Support for Index-only scans for GIST GSoC 2014

From PostgreSQL wiki
Jump to navigationJump to search

Introduction

This project will allow to implement Index-only scans for some data types indexed with GIST. Currently GiST index don’t have index-only scan functionality. Index-only scans are a major performance feature added to Postgres 9.2. They allow certain types of queries to be satisfied just by retrieving data from indexes, and not from tables. This feature for B-trees (implemented since PostgreSQL-9.2) allows doing certain types of queries significantly faster. This is achieved by reduction in the amount of I/O necessary to satisfy queries. It will be useful to implement this feature for user defined data types that use GiST index.

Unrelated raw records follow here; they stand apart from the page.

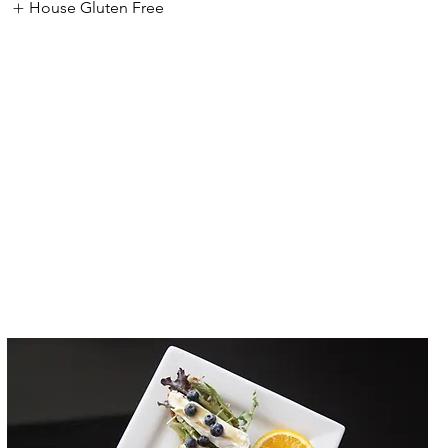
House Gluten Free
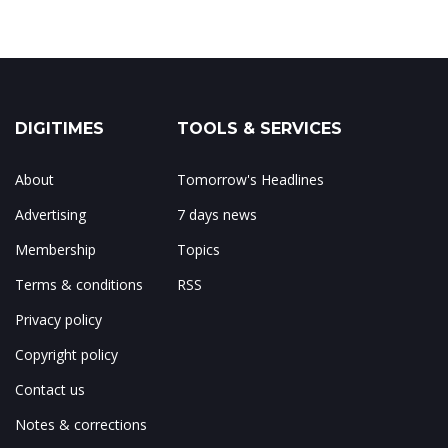
DIGITIMES
TOOLS & SERVICES
About
Tomorrow's Headlines
Advertising
7 days news
Membership
Topics
Terms & conditions
RSS
Privacy policy
Copyright policy
Contact us
Notes & corrections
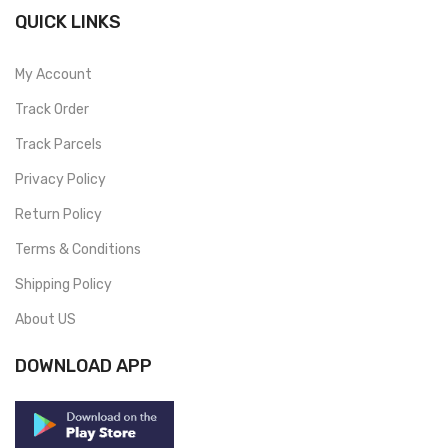
QUICK LINKS
My Account
Track Order
Track Parcels
Privacy Policy
Return Policy
Terms & Conditions
Shipping Policy
About US
DOWNLOAD APP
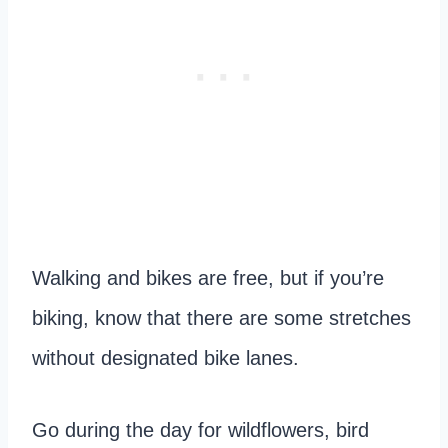
Walking and bikes are free, but if you’re
biking, know that there are some stretches
without designated bike lanes.
Go during the day for wildflowers, bird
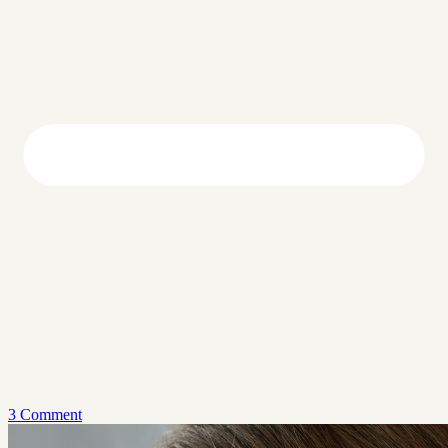
3 Comment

Benefits to the PostgreSQL Community

Faster GiST index search would be actual for many PostgreSQL applications (for example some GIS systems).

Quantifiable results

Acceleration of GiST index search.

Details

The GiST is a balanced tree structure like a B-tree, containing <key, pointer> pairs. GiST key is a member of a user-defined class, and represents some property that is true of all data items reachable from the pointer associated with the key. The GiST provides a possibility to create custom data types with indexed access methods and extensible set of queries. There are seven methods that an index operator class for GiST must provide, and an eighth that is optional.

  • consistent
  • union
  • compress
  • decompress
  • penalty
  • picksplit
  • equal
  • distance (optional)

I’m going to create new optional method fetch() in addition to existing. Thus user can create a method of retrieving data from the index without loss. It will be used when performing search queries to speed data retrieving.

TODO

  • support for one-column indexes (Done)
  • support for multi-column indexes (Done)
  • implementing the fetch-function for the built-in opclasses
    • box (Done)
    • circle (Dropped)
    • point (Done)
  • Create new regression test (Done)
  • Clear elog comments to make code readable (Done)
  • Update documentation (Done)

Additional goals

  • implementing the fetch-function for the rest modules and opclasses
    • inet
    • range
    • btree_gist
  • update related documentation

Project Schedule

until May 31

  • create a public repository to the project ([[1]])
  • read what has already been discussed by the community about the project
  • learn about some PostgreSQL internals
  • first, approximate implementation for one-column index

June 1 - June 30 (I’ve got exams in this month so I haven’t much time to work on project)

  • test one-column index version
  • analyze the results of applying index-only scans for GIST
  • solve architecture questions with help of community:
    • changes in AM interface required for application multi-column Index-only scans
  • mentor review the work in progress

July 1 - July 31

  • implementation of the second prototype:
    • support for Index-only scans for multi-column GIST

August 1 - August 20

  • do the adjustments based on the community feedback
  • final mentor review

About the proponent

Anastasia Lubennikova

I participate in GSoC firstly, and before this competition didn't work with Open Source projects. This project is very interesting to me and I hope that my work will be useful for PostgreSQL community.